Il baratto di Nonna Sara
Ho conosciuto sabato sera una donna davvero interessante: nonna Sara, nata nel ‘32 e madre di cinque figli. Nonna Sara mi ha raccontato della sua vita in un piccolo paese della provincia di Cagliari, primogenita vivente di una famiglia composta da 16 figli di cui solo 9 restati in vita. Mi raccontava che settant’anni fa la mortalità infantile era altissima, che prima di lei erano nati altri 6 bambini tutti morti per malattie varie: dalla pertosse alla meningite.

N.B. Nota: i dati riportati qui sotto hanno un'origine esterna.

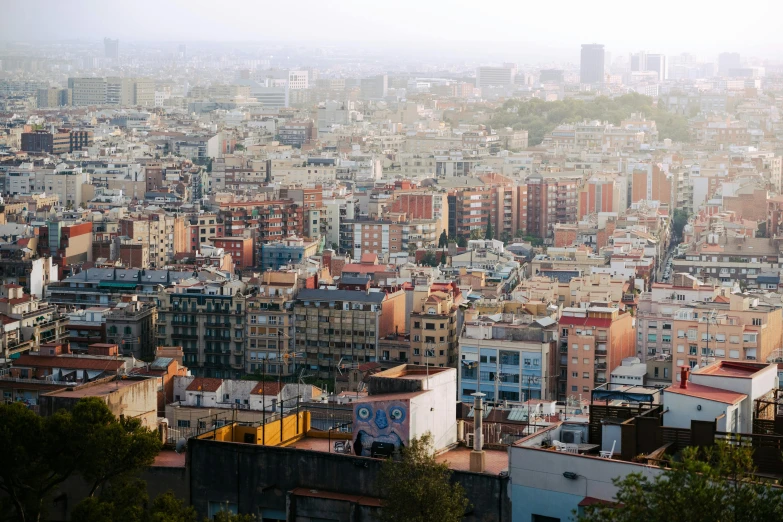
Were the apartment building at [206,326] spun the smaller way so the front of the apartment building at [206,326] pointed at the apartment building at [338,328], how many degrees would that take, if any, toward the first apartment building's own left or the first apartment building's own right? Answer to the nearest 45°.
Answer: approximately 90° to the first apartment building's own left

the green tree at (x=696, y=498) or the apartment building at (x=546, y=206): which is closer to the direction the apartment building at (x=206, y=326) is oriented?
the green tree

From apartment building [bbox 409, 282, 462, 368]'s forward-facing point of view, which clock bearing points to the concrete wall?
The concrete wall is roughly at 12 o'clock from the apartment building.

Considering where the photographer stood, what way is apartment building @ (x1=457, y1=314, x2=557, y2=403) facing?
facing the viewer

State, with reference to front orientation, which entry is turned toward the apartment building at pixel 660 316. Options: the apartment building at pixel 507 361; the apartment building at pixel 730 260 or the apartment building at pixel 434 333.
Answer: the apartment building at pixel 730 260

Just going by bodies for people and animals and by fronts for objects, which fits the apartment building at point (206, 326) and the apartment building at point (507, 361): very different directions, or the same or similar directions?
same or similar directions

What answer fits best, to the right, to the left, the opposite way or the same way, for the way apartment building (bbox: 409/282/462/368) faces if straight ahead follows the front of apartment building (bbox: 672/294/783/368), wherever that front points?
the same way

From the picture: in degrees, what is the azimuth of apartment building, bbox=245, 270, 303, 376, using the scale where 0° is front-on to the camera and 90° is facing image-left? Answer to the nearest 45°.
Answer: approximately 0°

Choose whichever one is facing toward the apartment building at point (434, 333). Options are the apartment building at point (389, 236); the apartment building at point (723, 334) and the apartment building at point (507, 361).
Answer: the apartment building at point (389, 236)

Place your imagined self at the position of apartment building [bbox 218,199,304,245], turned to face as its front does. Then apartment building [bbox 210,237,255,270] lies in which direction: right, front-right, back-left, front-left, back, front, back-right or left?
front

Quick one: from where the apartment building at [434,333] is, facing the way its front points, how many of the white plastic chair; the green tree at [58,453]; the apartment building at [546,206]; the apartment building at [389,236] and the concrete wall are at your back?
2

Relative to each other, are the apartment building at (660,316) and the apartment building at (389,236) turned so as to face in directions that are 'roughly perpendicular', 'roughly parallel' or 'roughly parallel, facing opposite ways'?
roughly parallel

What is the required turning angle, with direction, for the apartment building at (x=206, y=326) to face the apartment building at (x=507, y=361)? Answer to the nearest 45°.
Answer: approximately 45° to its left

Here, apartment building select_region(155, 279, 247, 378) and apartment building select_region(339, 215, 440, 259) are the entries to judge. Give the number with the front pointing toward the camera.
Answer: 2

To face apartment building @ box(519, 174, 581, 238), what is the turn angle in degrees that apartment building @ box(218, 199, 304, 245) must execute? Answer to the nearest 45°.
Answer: approximately 135° to its left

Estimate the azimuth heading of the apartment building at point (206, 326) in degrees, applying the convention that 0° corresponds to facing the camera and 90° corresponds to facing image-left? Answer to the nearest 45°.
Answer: approximately 0°

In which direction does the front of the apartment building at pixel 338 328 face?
toward the camera

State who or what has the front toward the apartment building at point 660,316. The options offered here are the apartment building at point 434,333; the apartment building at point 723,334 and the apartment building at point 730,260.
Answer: the apartment building at point 730,260

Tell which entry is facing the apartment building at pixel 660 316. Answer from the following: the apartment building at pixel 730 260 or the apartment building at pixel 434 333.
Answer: the apartment building at pixel 730 260

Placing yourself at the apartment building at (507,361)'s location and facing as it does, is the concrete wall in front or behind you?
in front

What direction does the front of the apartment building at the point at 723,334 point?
toward the camera

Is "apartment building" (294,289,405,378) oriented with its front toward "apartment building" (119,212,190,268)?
no
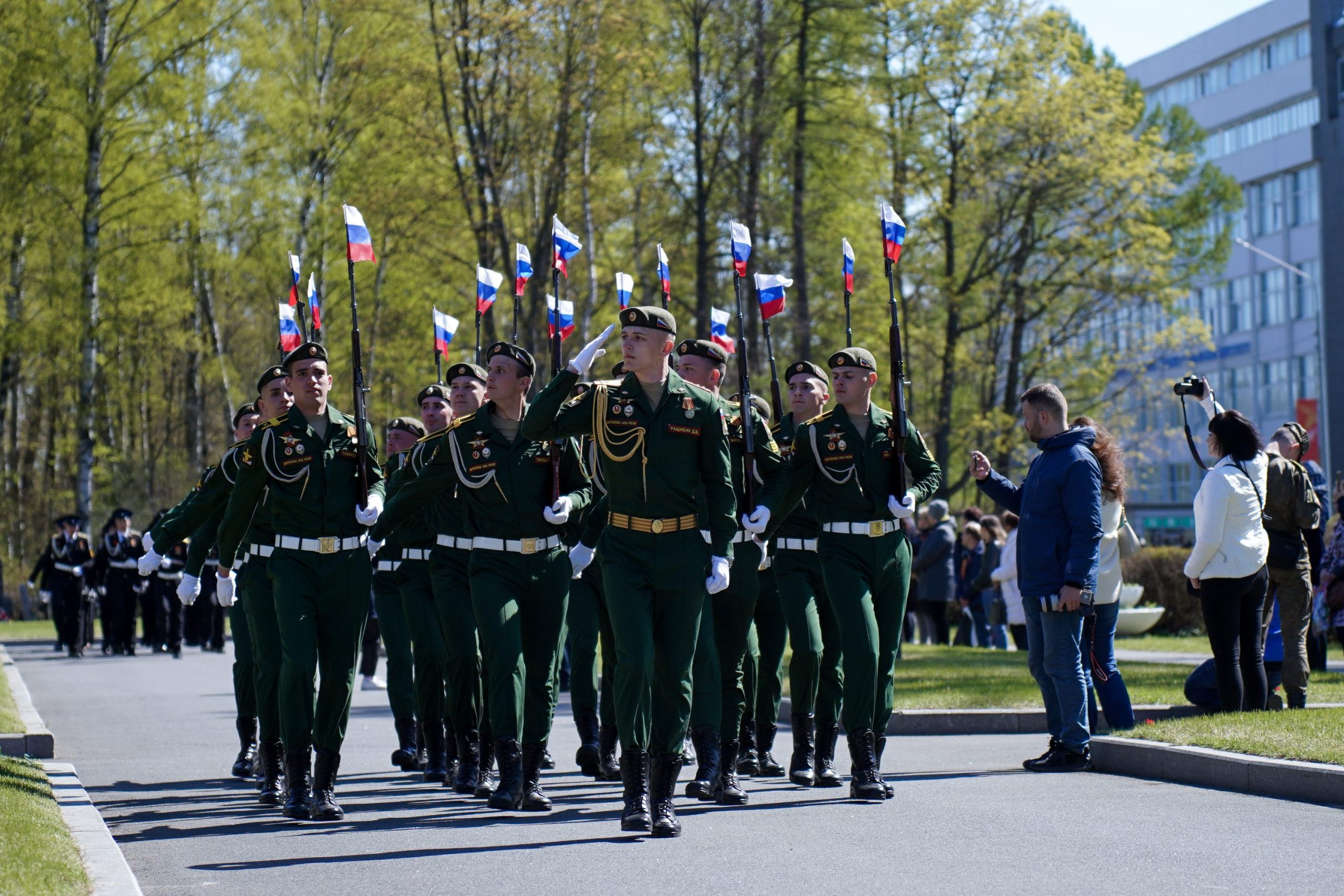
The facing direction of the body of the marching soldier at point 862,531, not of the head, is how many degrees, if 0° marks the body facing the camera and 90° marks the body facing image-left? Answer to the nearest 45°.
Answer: approximately 0°

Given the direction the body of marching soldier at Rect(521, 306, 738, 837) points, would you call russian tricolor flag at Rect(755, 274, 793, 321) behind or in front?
behind

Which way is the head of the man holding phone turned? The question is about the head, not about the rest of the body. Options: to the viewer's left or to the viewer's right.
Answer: to the viewer's left

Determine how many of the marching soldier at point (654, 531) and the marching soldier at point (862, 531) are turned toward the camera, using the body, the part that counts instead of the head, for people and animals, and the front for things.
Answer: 2

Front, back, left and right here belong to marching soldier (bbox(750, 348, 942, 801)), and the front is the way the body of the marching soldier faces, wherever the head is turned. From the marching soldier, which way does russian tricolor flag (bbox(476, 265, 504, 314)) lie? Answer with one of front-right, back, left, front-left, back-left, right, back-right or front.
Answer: back-right

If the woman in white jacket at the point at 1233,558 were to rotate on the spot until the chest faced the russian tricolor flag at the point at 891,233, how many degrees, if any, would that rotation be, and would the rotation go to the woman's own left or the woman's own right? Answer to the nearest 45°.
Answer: approximately 90° to the woman's own left

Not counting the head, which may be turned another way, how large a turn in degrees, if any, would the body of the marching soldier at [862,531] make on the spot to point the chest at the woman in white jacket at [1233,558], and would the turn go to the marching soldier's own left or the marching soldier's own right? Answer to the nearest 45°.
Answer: approximately 135° to the marching soldier's own left

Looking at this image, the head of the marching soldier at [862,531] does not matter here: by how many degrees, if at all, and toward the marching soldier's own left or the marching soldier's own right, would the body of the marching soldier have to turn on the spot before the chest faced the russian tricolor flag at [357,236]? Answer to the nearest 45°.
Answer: approximately 90° to the marching soldier's own right

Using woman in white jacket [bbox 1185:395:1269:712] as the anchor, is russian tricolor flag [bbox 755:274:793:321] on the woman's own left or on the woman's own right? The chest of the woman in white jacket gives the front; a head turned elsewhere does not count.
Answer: on the woman's own left

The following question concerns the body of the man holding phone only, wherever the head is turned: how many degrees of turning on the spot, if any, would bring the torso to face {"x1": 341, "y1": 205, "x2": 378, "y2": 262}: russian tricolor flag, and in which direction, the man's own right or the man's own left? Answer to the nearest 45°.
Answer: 0° — they already face it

I suoi genitori lavoravano gran parte del giorno e i figli grandicelli badavano ai bimbi piccoli: il padre era conciatore di pelli e produceva attezzi agricoli; la mamma era sarta e balia. Con i lavoro però non guadagnavano soldi ma il necessario per sopravvivere. Mi diceva nonna Sara, con il suo dolce accento sardo:
Venivano da mio padre tutti i contadini della zona: avevano bisogno degli attrezzi e di oggetti in pelle come guanti, grembiuli, stivali e mio padre non prendeva soldi ma voleva il grano che loro producevano. Per ogni attrezzo aveva fissato la quantità di grano e con quello mia madre preparava il pane carasau. Mia mamma invece cuciva le gonne plissettate, tipiche della nostra zona e le donne le portavano la stoffa e per pagarle la manifattura le davano olio, carne secca, sale. Il latte no perché avevamo le capre e la frutta e la verdura le coltivavamo nell’orto. Ma mancava tutto il resto. Non avevamo né acqua potabile né corrente elettrica. Mia mamma è stata anche balia ma non ha mai venduto il suo latte. Si faceva dare il necessario per nutrirsi e nutrire noi e fare un buon latte e il carburo, un olio per lampade, da usare per allattare il piccolo di notte. Se l’annata del grano non era stata buona allora arrivava l’orzo e con quello ci facevamo il pane. Mia madre era diventata bravissima e lo faceva talmente buono che sembrava di grano
Mi ha spiegato nonna Sara che l’usanza del baratto era piuttosto diffusa specie dagli anni ‘30 agli anni ‘50 dove la gente per solidarietà e sopravvivenza scambiava tutto.